REQUIRED WORK >> Reproduce the passage of the Final Space discussion thread from "A new quest" up to and including "ex machina device.", word for word.
::: TEXT PROVIDED
# Final Space



## Narkalui (Apr 16, 2019)

I've just finished this series and I really liked it. It's a classic narrative: hodge podge band of reprobates, outlaws, losers and outsiders gang together to bring down a "Dark Lord" who's trying to destroy the universe. With gags. Pretty good ones too.


----------



## L.L.Lotte (May 5, 2019)

I really liked it. Not often do we get a western animation of this quality so was a real treat to watch. The humour was perfect for the show and glad they made it a serialised story -- most western animation is episodic.


----------



## Narkalui (May 5, 2019)

It's a classic sci-fi fantasy save-the-universe-from-the-evil-dark-lord adventure, with gags. And good gags too, it worked! I'm glad it's not just me...


----------



## L.L.Lotte (Jun 18, 2019)

Just noticed that season 2 of this is coming out next week

That ending for season 1... can't wait to see what happens.


----------



## Luiglin (Jun 18, 2019)

Great cartoon and currently only bettered by Rick & Morty.


----------



## Narkalui (Jun 19, 2019)

And then we'll have a good couple of years to wait for series 3


----------



## L.L.Lotte (Jun 25, 2019)

So it's back! Just watched the first episode of the second season, and it was fantastic. Was laughing within the first couple mins.



Spoiler: Episode 2.1



Gary is "just crap" ... well we all knew that.

So many pop culture references, especially that Dragon Ball Z reference. Fuu... sion... Ha!

Poor HUE. Got some rivalry going on there. AVA patronizing him.

A new quest that should have them exploring the wider galaxy. Not the most original set up for a story but gives them purpose. Can't wait to see what shenanigans they get up to while searching for the keys.

Future Quinn on board to fill in the spot here present self left behind. Nightfall is pretty bad ass.

Clarence's henchmen look like they are going to be entertaining, although Ash looks like she is going to be too overpowered and used as a deus ex machina device.

So there is a bigger bad guy out there than the emperor, who was just this being's puppet in the end. Invictus...


----------
::::::
::: GIVEN ENTRIES
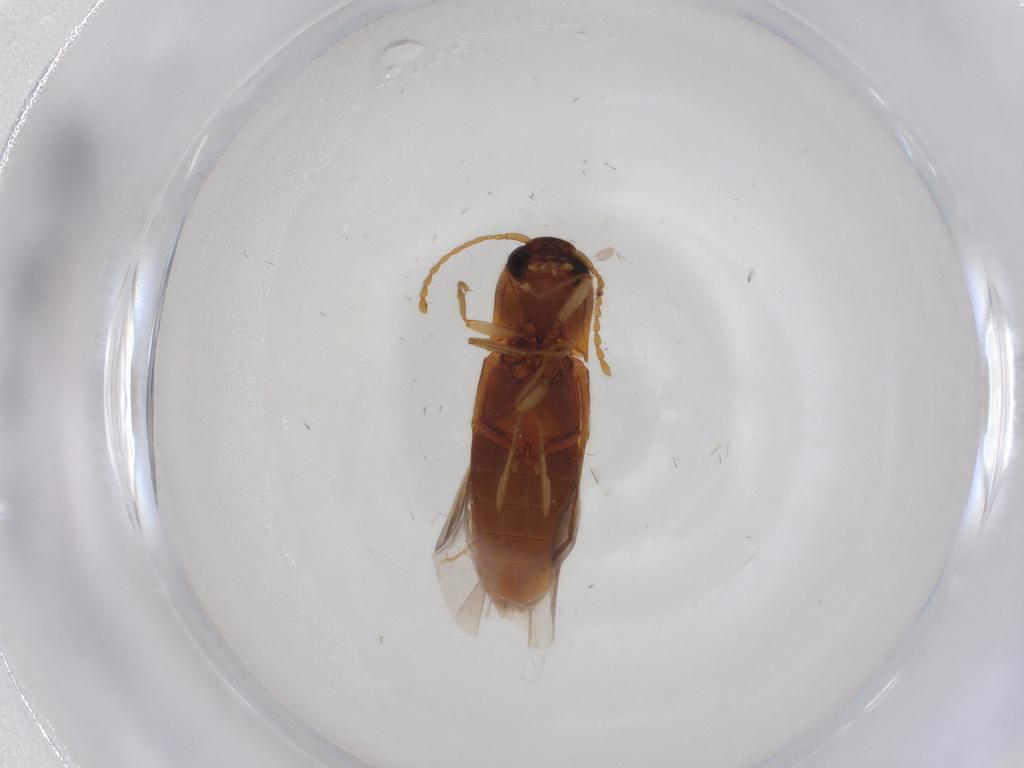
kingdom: Animalia
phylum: Arthropoda
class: Insecta
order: Coleoptera
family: Elateridae
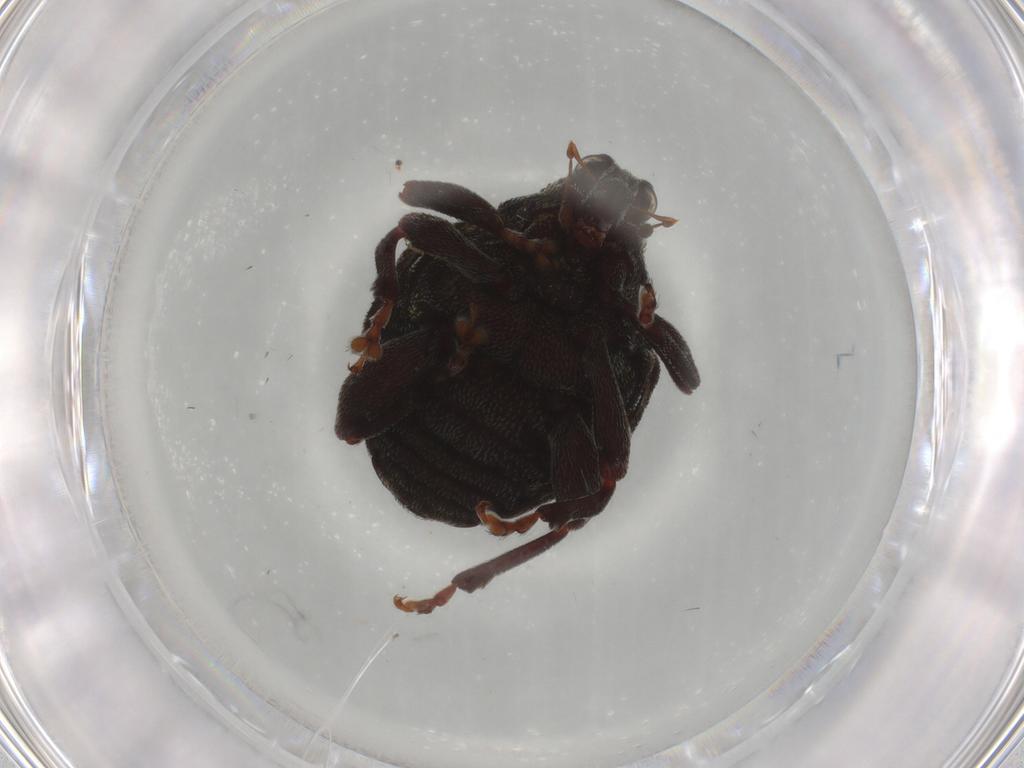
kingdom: Animalia
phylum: Arthropoda
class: Insecta
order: Coleoptera
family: Curculionidae
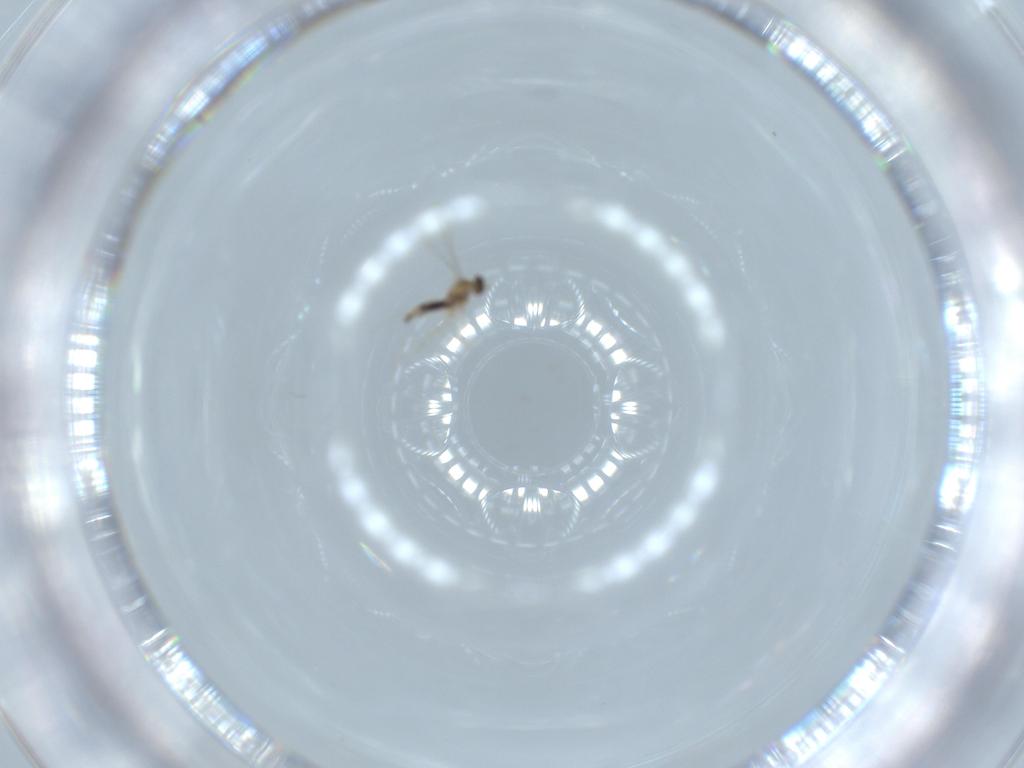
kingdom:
::::::
SOLUTION >>
A new quest that should have them exploring the wider galaxy. Not the most original set up for a story but gives them purpose. Can't wait to see what shenanigans they get up to while searching for the keys.

Future Quinn on board to fill in the spot here present self left behind. Nightfall is pretty bad ass.

Clarence's henchmen look like they are going to be entertaining, although Ash looks like she is going to be too overpowered and used as a deus ex machina device.